Problem
Can you retype the lines below exactly as they appear, leaving the pictures out of your answer?

Records for the exercise
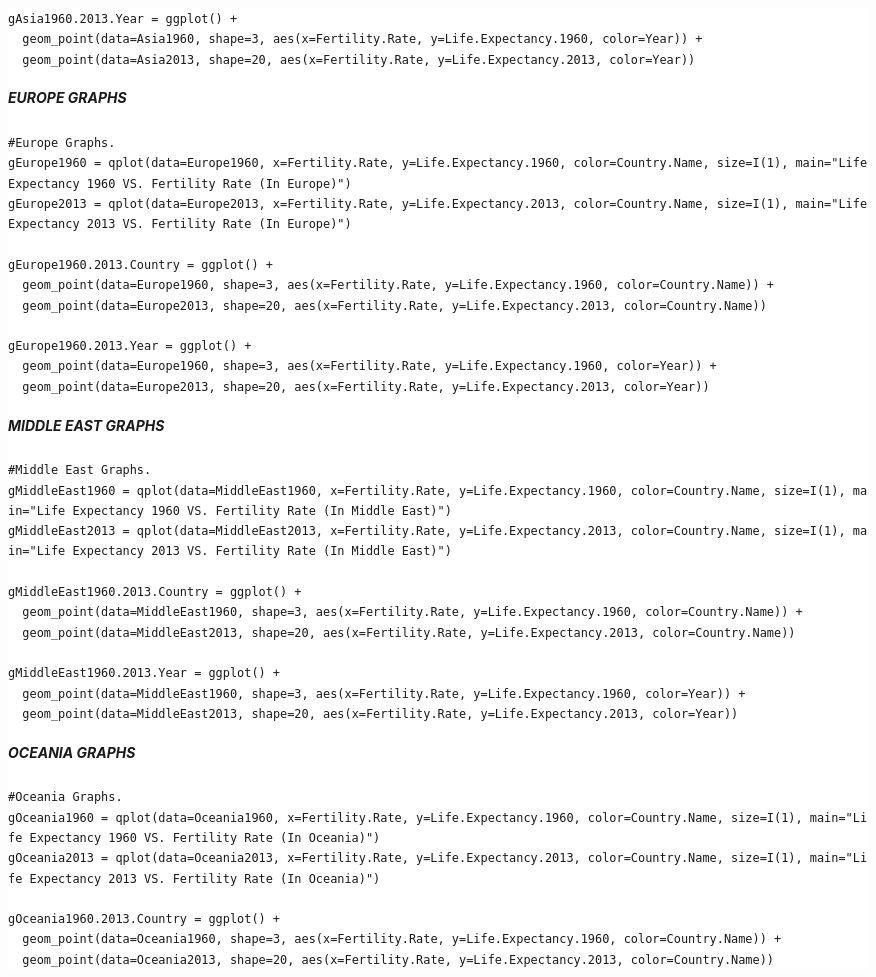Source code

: 	gAsia1960.2013.Year = ggplot() +
	  geom_point(data=Asia1960, shape=3, aes(x=Fertility.Rate, y=Life.Expectancy.1960, color=Year)) +
	  geom_point(data=Asia2013, shape=20, aes(x=Fertility.Rate, y=Life.Expectancy.2013, color=Year))

##### EUROPE GRAPHS

	#Europe Graphs.
	gEurope1960 = qplot(data=Europe1960, x=Fertility.Rate, y=Life.Expectancy.1960, color=Country.Name, size=I(1), main="Life Expectancy 1960 VS. Fertility Rate (In Europe)")
	gEurope2013 = qplot(data=Europe2013, x=Fertility.Rate, y=Life.Expectancy.2013, color=Country.Name, size=I(1), main="Life Expectancy 2013 VS. Fertility Rate (In Europe)")

	gEurope1960.2013.Country = ggplot() +
	  geom_point(data=Europe1960, shape=3, aes(x=Fertility.Rate, y=Life.Expectancy.1960, color=Country.Name)) +
	  geom_point(data=Europe2013, shape=20, aes(x=Fertility.Rate, y=Life.Expectancy.2013, color=Country.Name))

	gEurope1960.2013.Year = ggplot() +
	  geom_point(data=Europe1960, shape=3, aes(x=Fertility.Rate, y=Life.Expectancy.1960, color=Year)) +
	  geom_point(data=Europe2013, shape=20, aes(x=Fertility.Rate, y=Life.Expectancy.2013, color=Year))

##### MIDDLE EAST GRAPHS

	#Middle East Graphs.
	gMiddleEast1960 = qplot(data=MiddleEast1960, x=Fertility.Rate, y=Life.Expectancy.1960, color=Country.Name, size=I(1), main="Life Expectancy 1960 VS. Fertility Rate (In Middle East)")
	gMiddleEast2013 = qplot(data=MiddleEast2013, x=Fertility.Rate, y=Life.Expectancy.2013, color=Country.Name, size=I(1), main="Life Expectancy 2013 VS. Fertility Rate (In Middle East)")

	gMiddleEast1960.2013.Country = ggplot() +
	  geom_point(data=MiddleEast1960, shape=3, aes(x=Fertility.Rate, y=Life.Expectancy.1960, color=Country.Name)) +
	  geom_point(data=MiddleEast2013, shape=20, aes(x=Fertility.Rate, y=Life.Expectancy.2013, color=Country.Name))

	gMiddleEast1960.2013.Year = ggplot() +
	  geom_point(data=MiddleEast1960, shape=3, aes(x=Fertility.Rate, y=Life.Expectancy.1960, color=Year)) +
	  geom_point(data=MiddleEast2013, shape=20, aes(x=Fertility.Rate, y=Life.Expectancy.2013, color=Year))

##### OCEANIA GRAPHS

	#Oceania Graphs.
	gOceania1960 = qplot(data=Oceania1960, x=Fertility.Rate, y=Life.Expectancy.1960, color=Country.Name, size=I(1), main="Life Expectancy 1960 VS. Fertility Rate (In Oceania)")
	gOceania2013 = qplot(data=Oceania2013, x=Fertility.Rate, y=Life.Expectancy.2013, color=Country.Name, size=I(1), main="Life Expectancy 2013 VS. Fertility Rate (In Oceania)")

	gOceania1960.2013.Country = ggplot() +
	  geom_point(data=Oceania1960, shape=3, aes(x=Fertility.Rate, y=Life.Expectancy.1960, color=Country.Name)) +
	  geom_point(data=Oceania2013, shape=20, aes(x=Fertility.Rate, y=Life.Expectancy.2013, color=Country.Name))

Response
Source code

: 	gAsia1960.2013.Year = ggplot() +
	  geom_point(data=Asia1960, shape=3, aes(x=Fertility.Rate, y=Life.Expectancy.1960, color=Year)) +
	  geom_point(data=Asia2013, shape=20, aes(x=Fertility.Rate, y=Life.Expectancy.2013, color=Year))

##### EUROPE GRAPHS

	#Europe Graphs.
	gEurope1960 = qplot(data=Europe1960, x=Fertility.Rate, y=Life.Expectancy.1960, color=Country.Name, size=I(1), main="Life Expectancy 1960 VS. Fertility Rate (In Europe)")
	gEurope2013 = qplot(data=Europe2013, x=Fertility.Rate, y=Life.Expectancy.2013, color=Country.Name, size=I(1), main="Life Expectancy 2013 VS. Fertility Rate (In Europe)")

	gEurope1960.2013.Country = ggplot() +
	  geom_point(data=Europe1960, shape=3, aes(x=Fertility.Rate, y=Life.Expectancy.1960, color=Country.Name)) +
	  geom_point(data=Europe2013, shape=20, aes(x=Fertility.Rate, y=Life.Expectancy.2013, color=Country.Name))

	gEurope1960.2013.Year = ggplot() +
	  geom_point(data=Europe1960, shape=3, aes(x=Fertility.Rate, y=Life.Expectancy.1960, color=Year)) +
	  geom_point(data=Europe2013, shape=20, aes(x=Fertility.Rate, y=Life.Expectancy.2013, color=Year))

##### MIDDLE EAST GRAPHS

	#Middle East Graphs.
	gMiddleEast1960 = qplot(data=MiddleEast1960, x=Fertility.Rate, y=Life.Expectancy.1960, color=Country.Name, size=I(1), main="Life Expectancy 1960 VS. Fertility Rate (In Middle East)")
	gMiddleEast2013 = qplot(data=MiddleEast2013, x=Fertility.Rate, y=Life.Expectancy.2013, color=Country.Name, size=I(1), main="Life Expectancy 2013 VS. Fertility Rate (In Middle East)")

	gMiddleEast1960.2013.Country = ggplot() +
	  geom_point(data=MiddleEast1960, shape=3, aes(x=Fertility.Rate, y=Life.Expectancy.1960, color=Country.Name)) +
	  geom_point(data=MiddleEast2013, shape=20, aes(x=Fertility.Rate, y=Life.Expectancy.2013, color=Country.Name))

	gMiddleEast1960.2013.Year = ggplot() +
	  geom_point(data=MiddleEast1960, shape=3, aes(x=Fertility.Rate, y=Life.Expectancy.1960, color=Year)) +
	  geom_point(data=MiddleEast2013, shape=20, aes(x=Fertility.Rate, y=Life.Expectancy.2013, color=Year))

##### OCEANIA GRAPHS

	#Oceania Graphs.
	gOceania1960 = qplot(data=Oceania1960, x=Fertility.Rate, y=Life.Expectancy.1960, color=Country.Name, size=I(1), main="Life Expectancy 1960 VS. Fertility Rate (In Oceania)")
	gOceania2013 = qplot(data=Oceania2013, x=Fertility.Rate, y=Life.Expectancy.2013, color=Country.Name, size=I(1), main="Life Expectancy 2013 VS. Fertility Rate (In Oceania)")

	gOceania1960.2013.Country = ggplot() +
	  geom_point(data=Oceania1960, shape=3, aes(x=Fertility.Rate, y=Life.Expectancy.1960, color=Country.Name)) +
	  geom_point(data=Oceania2013, shape=20, aes(x=Fertility.Rate, y=Life.Expectancy.2013, color=Country.Name))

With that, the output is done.